Outcomes	Outcomes of interest in the review: Progression to possible or probable Alzheimer’s disease, defined according to the clinical criteria of the National Institute of Neurological and Communicative Diseases and Stroke and the Alzheimer’s Disease and Related Disorders Association. Overall cognitive function: MMSE (also measured: ADAS‐cog). Specific cognitive subdomain: episodic memory: standardised composite z‐score incorporating ADAS immediate and delayed word‐recall scores and the New York University immediate and delayed paragraph‐recall scores. Specific cognitive subdomain: executive function: standardised composite z‐score incorporating the digits‐backward test, Symbol Digit Modalities Test, and number‐cancellation test. Clinical global impression: CDR sum of boxes, Global Deterioration Scale. Functional performance: ADCS Mild Cognitive Impairment Activities of Daily Living Scale. Adverse events: rates of adverse events that occurred in at least 5% of subjects in the donepezil or vitamin E group and at least two times in the placebo group during the double‐blind phase.
Source of Funding	Supported by a grant from the National Institute on Aging (UO1 AG10483) (50% of funding), and by Pfizer and Eisai (50% of funding). DSM Nutritional Products donated the vitamin E.
Declaration of Interest	Most authors were either employees of a pharmaceutical company funding the study, or had received fees for various engagements from pharmaceutical companies.
Notes
Risk of bias
Bias	Authors' judgement	Support for judgement
Random sequence generation (selection bias)	Low risk	Quote: "We used an adaptive allocation scheme for the treatment assignment, with the MMSE score, age, and APOE ϵ4 status as balancing covariates.

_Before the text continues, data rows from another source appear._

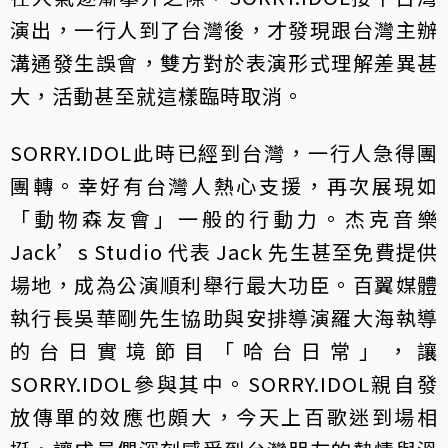
演出，一行人到了台灣後，才發現跟台灣主辦
溝通發生誤會，雙方對於表演形式理解差異甚
大，活動甚至就這樣臨時取消。
SORRY.IDOL此時已經到台灣，一行人急得團
團轉。幸好有台灣人熱心支援，再次展現如
「動物森友會」一般的行動力。杰克音樂
Jack’s Studio 代表 Jack 先生甚至免費提供
場地，成為公演順利舉行最大功臣。百翼媒體
執行長吳華剛先生協助與安排導演羅大海執導
的台日實境節目「哈台日常」，讓
SORRY.IDOL參與其中。SORRY.IDOL親自發
放傳單的效應也頗大，今天上百歌迷到場相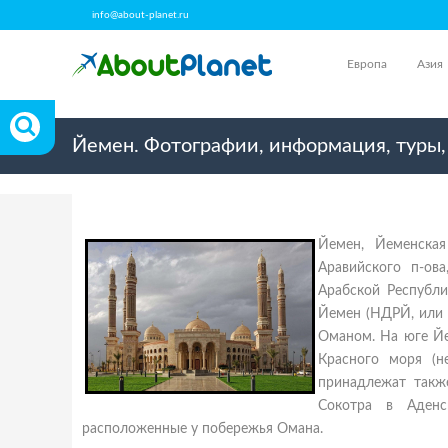
info@about-planet.ru
Европа
Азия
Йемен. Фотографии, информация, туры
Йемен, Йеменская
Аравийского п-ов
Арабской Республ
Йемен (НДРЙ, или 
Оманом. На юге Йе
Красного моря (н
принадлежат такж
Сокотра в Аденс
расположенные у побережья Омана.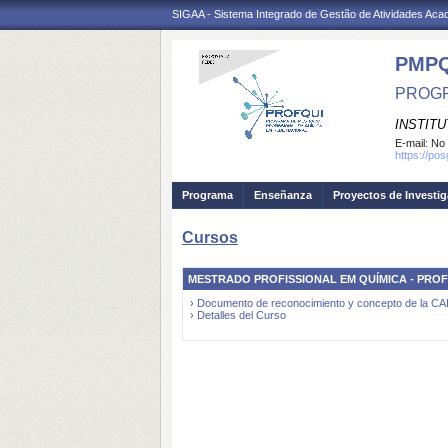
SIGAA - Sistema Integrado de Gestão de Atividades Ac
PMPQ
PROGR
INSTITU
E-mail:
No 
https://p
Programa
Enseñanza
Proyectos de Investi
Cursos
MESTRADO PROFISSIONAL EM QUÍMICA - PROF
› Documento de reconocimiento y concepto de la C
› Detalles del Curso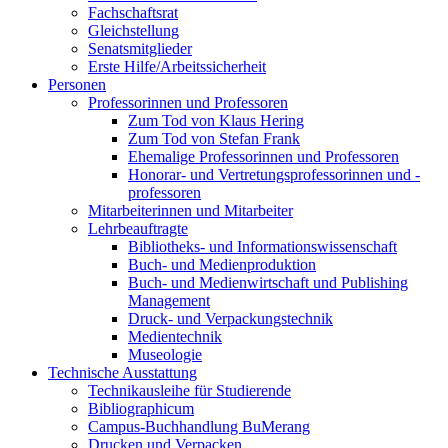
Fachschaftsrat
Gleichstellung
Senatsmitglieder
Erste Hilfe/Arbeitssicherheit
Personen
Professorinnen und Professoren
Zum Tod von Klaus Hering
Zum Tod von Stefan Frank
Ehemalige Professorinnen und Professoren
Honorar- und Vertretungsprofessorinnen und -
professoren
Mitarbeiterinnen und Mitarbeiter
Lehrbeauftragte
Bibliotheks- und Informationswissenschaft
Buch- und Medienproduktion
Buch- und Medienwirtschaft und Publishing
Management
Druck- und Verpackungstechnik
Medientechnik
Museologie
Technische Ausstattung
Technikausleihe für Studierende
Bibliographicum
Campus-Buchhandlung BuMerang
Drucken und Verpacken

Comment: Adequate sequence generation in the study.
Allocation concealment (selection bias)	Low risk	Comment: Insufficient information given. Should be adequate in a large multicentre well designed study.

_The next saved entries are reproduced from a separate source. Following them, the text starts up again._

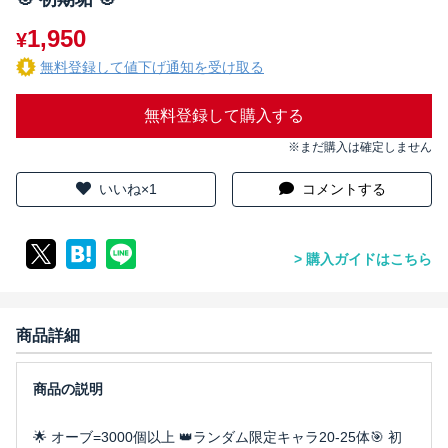
1,950
¥
無料登録して値下げ通知を受け取る
無料登録して購入する
※まだ購入は確定しません
いいね×1
コメントする
購入ガイドはこちら
商品詳細
🌟 オーブ=3000個以上 👑ランダム限定キャラ20-25体🎯 初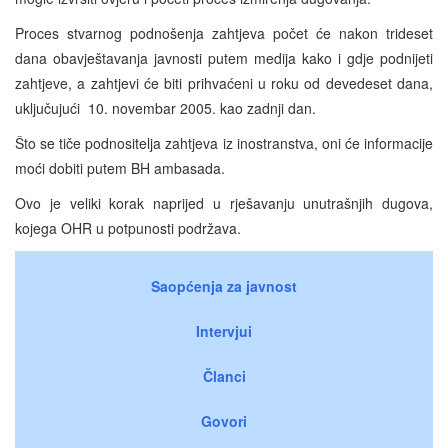
Proces stvarnog podnošenja zahtjeva počet će nakon trideset
dana obavještavanja javnosti putem medija kako i gdje podnijeti
zahtjeve, a zahtjevi će biti prihvaćeni u roku od devedeset dana,
uključujući 10. novembar 2005. kao zadnji dan.
Što se tiče podnositelja zahtjeva iz inostranstva, oni će informacije
moći dobiti putem BH ambasada.
Ovo je veliki korak naprijed u rješavanju unutrašnjih dugova,
kojega OHR u potpunosti podržava.
Saopćenja za javnost
Intervjui
Članci
Govori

Blinding of participants and personnel (performance bias) All outcomes	Low risk	Quote: “In this multicenter, randomized, double‐blind, placebo‐controlled, parallel‐group study, which was conducted between March 1999 and January 2004”. Comment: Insufficient information on the process of double‐blinding. Should be adequate in a large multicentre RCT. Placebos used and identical treatment regimens in all groups.

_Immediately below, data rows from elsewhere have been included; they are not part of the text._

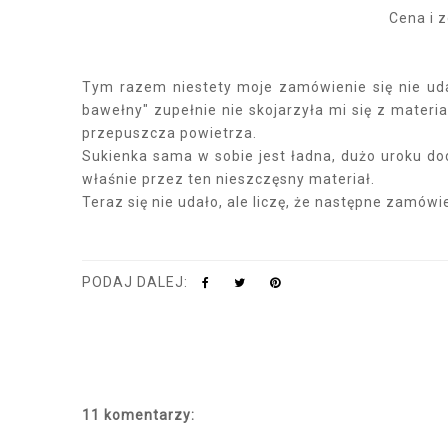
Cena i 
Tym razem niestety moje zamówienie się nie uda
bawełny" zupełnie nie skojarzyła mi się z mater
przepuszcza powietrza.
Sukienka sama w sobie jest ładna, dużo uroku doda
właśnie przez ten nieszczęsny materiał.
Teraz się nie udało, ale liczę, że następne zamówi
PODAJ DALEJ:
11 komentarzy:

Blinding of outcome assessment (detection bias) All outcomes	Low risk	Quote: "A data and safety monitoring board reviewed the blinded safety data every three months during the trial.".. "verification by a central review committee that a participant met these clinical criteria for Alzheimer’s disease..." Comment: Should be adequate in a large trial with safety and central review committees for main outcomes.
Incomplete outcome data (attrition bias) All outcomes	High risk	Only 185/257 (72%) in intervention and 193/259 (75%) completed review. Comment: More than 25% dropout from each arm.
Selective reporting (reporting bias)	High risk	No protocol identified. Cognitive results reported as composite z‐scores, individual test results not reported. Number of participants in each analysis not reported.
Other bias	Low risk	No other potential biases detected.